Zu sehen ist ein im Krankenbett liegender Mann, der anstelle eines Tropfes durch eine Flasche dầu versorgt wird. Die kleine grüne Flasche gibt es in vielen vietnamesischen Haushalten und wurde als Allzweckwaffe zumindest mir auf jede Muskelverspannung oder bei Kopfschmerzen aufgetragen. Das Meme selbst bezieht sich natürlich auch auf die niedrigen Corona-Fälle in Vietnam. So richtig Spaß macht das Meme also erst mit einem bestimmten Hintergrundwissen oder wenn man sich mit dem Gezeigten identifizieren kann.

Auch Rechtsextreme nutzen Memes, um ihre Ideologie zu verbreiten

Tatsache ist aber leider auch: Auch unter Rechtsextremen sind Memes ein beliebtes Mittel, um menschenfeindlichen Inhalten Reichweite zu verschaffen und sich so Communities aufzubauen. Die rechtsradikale „Alt-Right“ in den USA rief sogar den „Meme War“, also Meme-Krieg, aus. Maik Fielitz, wissenschaftlicher Referent und Experte für Rechtsextremismus und Digitalkultur, argumentiert, dass auf diese Art und Weise Rechtsextremismus vor allem für Gamerkulturen und Männerrechtler attraktiv gemacht werde.

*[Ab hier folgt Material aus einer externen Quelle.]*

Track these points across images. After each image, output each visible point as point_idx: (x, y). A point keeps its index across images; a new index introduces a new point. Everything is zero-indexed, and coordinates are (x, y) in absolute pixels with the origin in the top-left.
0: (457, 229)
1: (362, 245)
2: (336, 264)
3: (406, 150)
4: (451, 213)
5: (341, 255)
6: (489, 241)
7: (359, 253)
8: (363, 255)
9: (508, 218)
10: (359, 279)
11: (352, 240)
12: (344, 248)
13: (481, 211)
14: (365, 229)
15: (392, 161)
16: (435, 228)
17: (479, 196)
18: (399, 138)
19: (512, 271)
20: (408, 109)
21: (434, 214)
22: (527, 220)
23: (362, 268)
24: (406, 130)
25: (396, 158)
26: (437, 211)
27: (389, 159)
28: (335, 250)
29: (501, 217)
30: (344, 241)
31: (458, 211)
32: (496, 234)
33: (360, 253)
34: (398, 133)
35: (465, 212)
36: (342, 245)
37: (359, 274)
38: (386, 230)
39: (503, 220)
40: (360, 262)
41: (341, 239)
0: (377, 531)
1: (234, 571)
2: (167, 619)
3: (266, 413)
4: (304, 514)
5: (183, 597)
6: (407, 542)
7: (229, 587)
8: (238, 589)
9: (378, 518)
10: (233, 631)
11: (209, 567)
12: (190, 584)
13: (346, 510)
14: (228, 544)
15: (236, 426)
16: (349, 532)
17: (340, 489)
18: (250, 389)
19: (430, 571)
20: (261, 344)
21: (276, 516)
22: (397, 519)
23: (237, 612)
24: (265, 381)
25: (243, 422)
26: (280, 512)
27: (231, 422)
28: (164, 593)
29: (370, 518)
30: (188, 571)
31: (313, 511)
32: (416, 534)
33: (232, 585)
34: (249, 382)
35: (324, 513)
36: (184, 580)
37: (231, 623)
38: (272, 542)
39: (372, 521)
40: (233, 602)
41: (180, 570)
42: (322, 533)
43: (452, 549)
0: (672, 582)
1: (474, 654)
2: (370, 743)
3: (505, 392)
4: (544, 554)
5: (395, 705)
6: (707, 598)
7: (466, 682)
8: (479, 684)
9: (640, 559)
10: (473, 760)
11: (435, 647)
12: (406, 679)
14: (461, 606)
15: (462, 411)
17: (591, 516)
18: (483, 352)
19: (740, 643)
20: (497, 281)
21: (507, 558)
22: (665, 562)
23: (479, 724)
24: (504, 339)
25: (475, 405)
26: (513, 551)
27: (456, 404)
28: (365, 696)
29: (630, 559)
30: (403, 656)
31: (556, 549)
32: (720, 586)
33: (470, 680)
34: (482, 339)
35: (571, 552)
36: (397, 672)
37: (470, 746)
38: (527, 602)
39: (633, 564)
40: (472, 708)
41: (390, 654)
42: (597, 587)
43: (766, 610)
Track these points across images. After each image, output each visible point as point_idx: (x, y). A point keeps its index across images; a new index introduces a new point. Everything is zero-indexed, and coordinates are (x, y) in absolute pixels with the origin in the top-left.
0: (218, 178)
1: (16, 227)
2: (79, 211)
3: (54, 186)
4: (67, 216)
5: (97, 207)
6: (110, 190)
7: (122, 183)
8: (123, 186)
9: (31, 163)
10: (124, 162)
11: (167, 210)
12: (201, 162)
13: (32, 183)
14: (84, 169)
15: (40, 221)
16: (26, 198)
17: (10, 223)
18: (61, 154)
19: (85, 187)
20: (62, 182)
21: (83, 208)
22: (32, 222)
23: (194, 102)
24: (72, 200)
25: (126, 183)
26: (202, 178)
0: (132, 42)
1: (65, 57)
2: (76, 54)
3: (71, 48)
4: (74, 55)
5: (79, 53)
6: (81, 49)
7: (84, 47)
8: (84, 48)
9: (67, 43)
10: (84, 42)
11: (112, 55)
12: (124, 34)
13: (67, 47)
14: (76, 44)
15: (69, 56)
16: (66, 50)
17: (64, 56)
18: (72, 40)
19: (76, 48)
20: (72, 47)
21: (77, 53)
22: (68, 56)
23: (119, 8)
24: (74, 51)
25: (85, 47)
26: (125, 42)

Er sagt auch, dass die„digitale Hasskultur“ das Risiko berge, in der Realität gewaltsam zu werden. Fielitz rät daher, Wege zu suchen, die beschleunigte Verbreitung rechtsradikaler Memes einzudämmen. Dazu gehöre das Verständnis über rechtsradikale Strategien wie auch technische Mittel. 

Ich glaube, dass man an diesem diesem Punkt auch wieder den Stellenwert von Medienkompetenz betonen kann. Schon in der Schule, wo gerade in Chatgruppen häufig Memes – auch mit rechtsradikalem Inhalt – hin und her geschickt werden, sollten Kinder und Jugendliche lernen, wie sie damit umgehen sollten. Und dass es bei Memes wie bei anderen medialen Inhalten auch wichtig ist, Quelle und den Inhalt kritisch zu hinterfragen. Das gilt aber natürlich auch für Erwachsene. 

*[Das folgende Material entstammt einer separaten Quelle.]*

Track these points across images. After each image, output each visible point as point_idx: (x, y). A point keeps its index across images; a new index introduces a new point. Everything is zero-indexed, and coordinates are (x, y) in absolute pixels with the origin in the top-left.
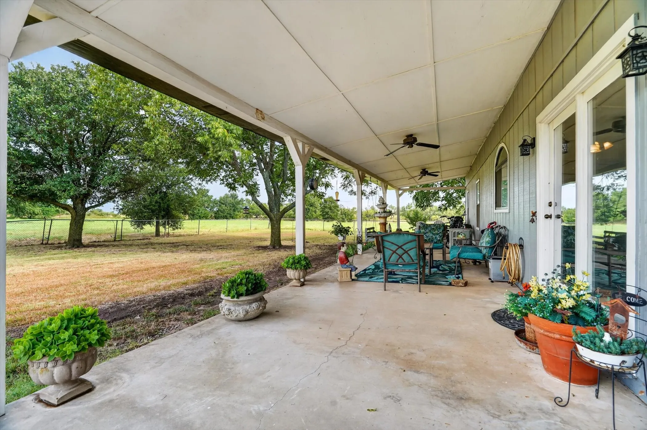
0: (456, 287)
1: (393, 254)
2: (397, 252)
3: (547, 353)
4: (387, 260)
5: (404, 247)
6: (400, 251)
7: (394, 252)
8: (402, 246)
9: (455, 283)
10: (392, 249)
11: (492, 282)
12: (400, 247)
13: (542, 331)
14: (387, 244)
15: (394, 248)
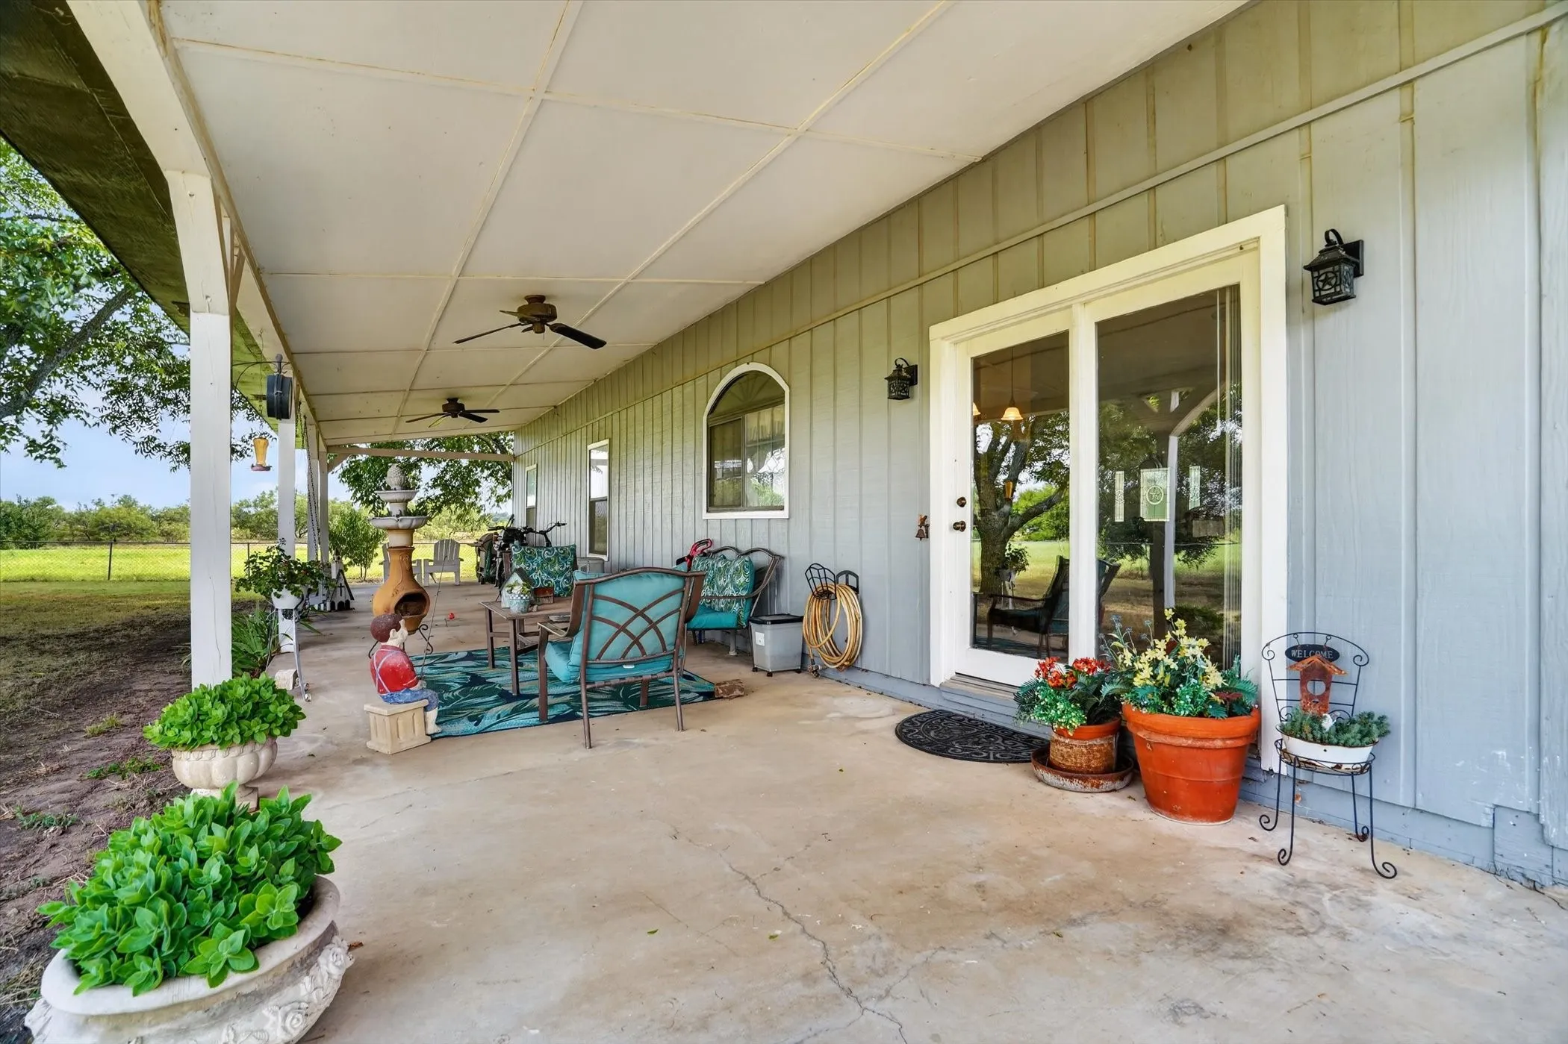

Memes können also ein leichtherziger Zeitvertreib sein. Und leider auch Überträger menschenverachtender Inhalte. Sie können ein Kulturprodukt sein, über das politische Konflikte ausgetragen werden. Ohne Memes wäre das Netz zu großen Teilen ein trister und wesentlich anstrengenderer Ort. Ich bin froh, dass Memes meinen Alltag immer wieder aufheitern, Stoff zum Nachdenken und Diskutieren liefern und mich und mein Umfeld  empowern, gegen regressive und menschenverachtende Ausprägungen vorzugehen.